Sale of a copyright licence

A company in liquidation may hold a licence in respect of a work subject to copyright. Depending upon the terms of the licence (and upon the availability of any potential buyers) it may be possible to sell the licence as an asset in the insolvency. Often though, the licensee may have been chosen specifically for their personal skill or reputation and this may make the licence agreement one of a personal nature, which cannot be transferred or sold.

It has been decided that an author may have a personal contract with a company notwithstanding that the constitution of the company or its directors may change (Griffith v Tower Publishing Co Ltd (1897) 1 Ch 21). Where an author is to be paid either by a share of profits or royalties, it is likely to be assumed by the courts, in the absence of contrary evidence, that the payment of the author by share of profits or royalties indicates that the agreement was intended to be of a personal (and therefore non-assignable) nature. Alternatively, if the author was instead paid a fixed sum, the opposite may be assumed and it is much more probable that the publisher would have the right to assign the agreement. Licenses which are not of a personal nature may be assigned.
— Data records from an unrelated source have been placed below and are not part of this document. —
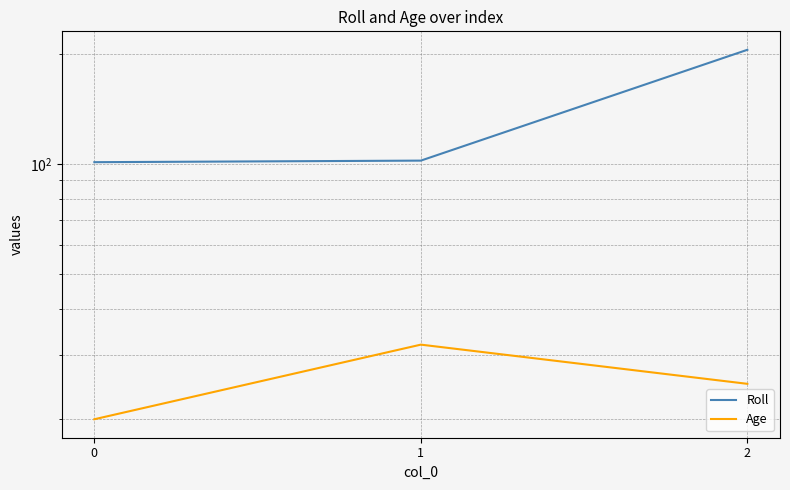

Where is Age nearest to the value 26?

2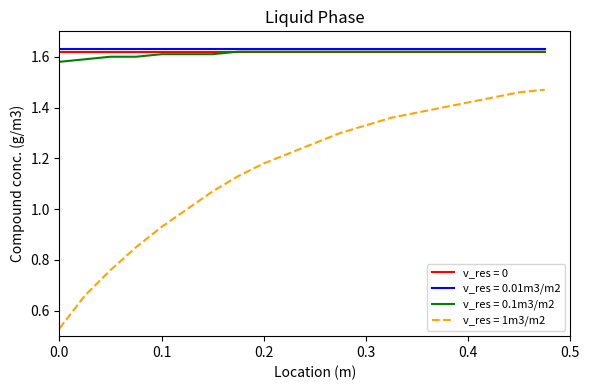

True or false: v_res = 0 and v_res = 1m3/m2 intersect in this chart.

False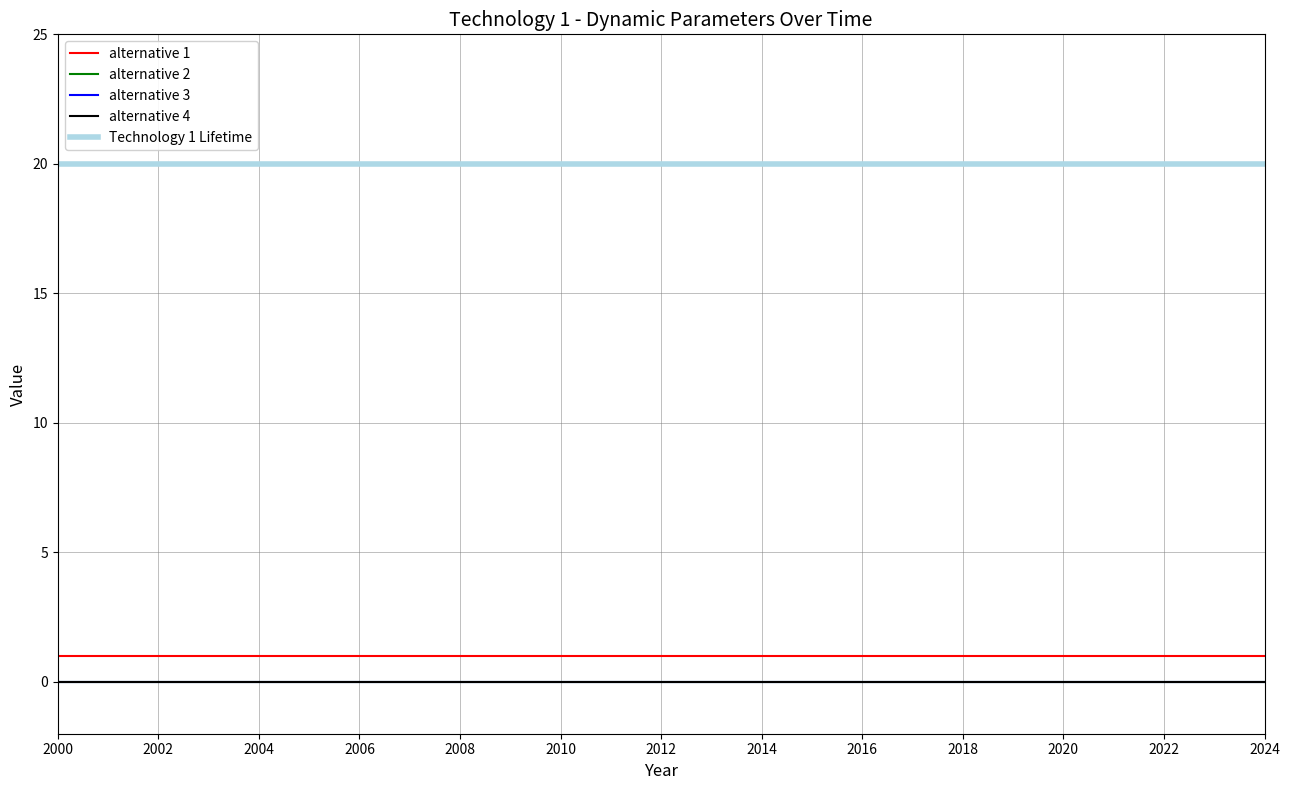

True or false: alternative 3 has more than 0 interior local peaks.

False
In circumstances where the official receiver wishes to sell a licence a copy of the original agreement to establish the nature of the licence and whether or not it is realisable should be obtained.

Disclaimer of copyright

Returns relating to copyright licensing or exploitation are often very low and, obviously, unpublished works will generate no royalties at all. Unless the work is a real hit the returns are likely to be minimal and In these circumstances it may be appropriate for the official receiver to consider disclaiming any interest in the copyright as onerous property (s.178 and 315 IA 1986). Particularly when it is considered that copyright can continue for 70 years after the death of the author and would have to be administered for a long period.

2 comments:

Colm said...

LO'C is one of the leading bloggers on IP issues and her articles are prescient, readable and comprehensive. Essential reading for any aspiring, budding or actual IP lawyer.

C.E. Petit said...

This is an interesting, and fascinating, contrast to US bankruptcy practice. I need say only one word as an example:

Spider-Man

(And, in fact, due to the confidentiality provisions in several settlements, that's literally all I can say on the subject of ownership of rights including copyright to the script for the film of that name.)

I'd like to point out two complications in US practice that do not appear to be so significant in UK practice... or maybe I'm just not sophisticated enough in the UK's insolvency proceedings, which is more than possible!

(1) The UK is fortunate in not having a statutory work for hire doctrine in its copyright law, which changes the identity of the "author" to the patron. Now imagine trying to determine who has the right to allow derivative works to be made after that "author" dies through a bankruptcy (insolvency) proceeding, but the natural person who (but for the WFH doctrine) actually "created" the work in question is still alive... and the paperwork is as sloppy as things usually are in a company that went under through court proceedings...

(2) Speaking of sloppy paperwork, it can be maddening to figure out where literary rights and copyrights ended up when the bankruptcy attorney who handles things for the debtor doesn't schedule those rights anywhere in the bankruptcy petition (they ordinarily belong as executory contracts or assets/liabilities).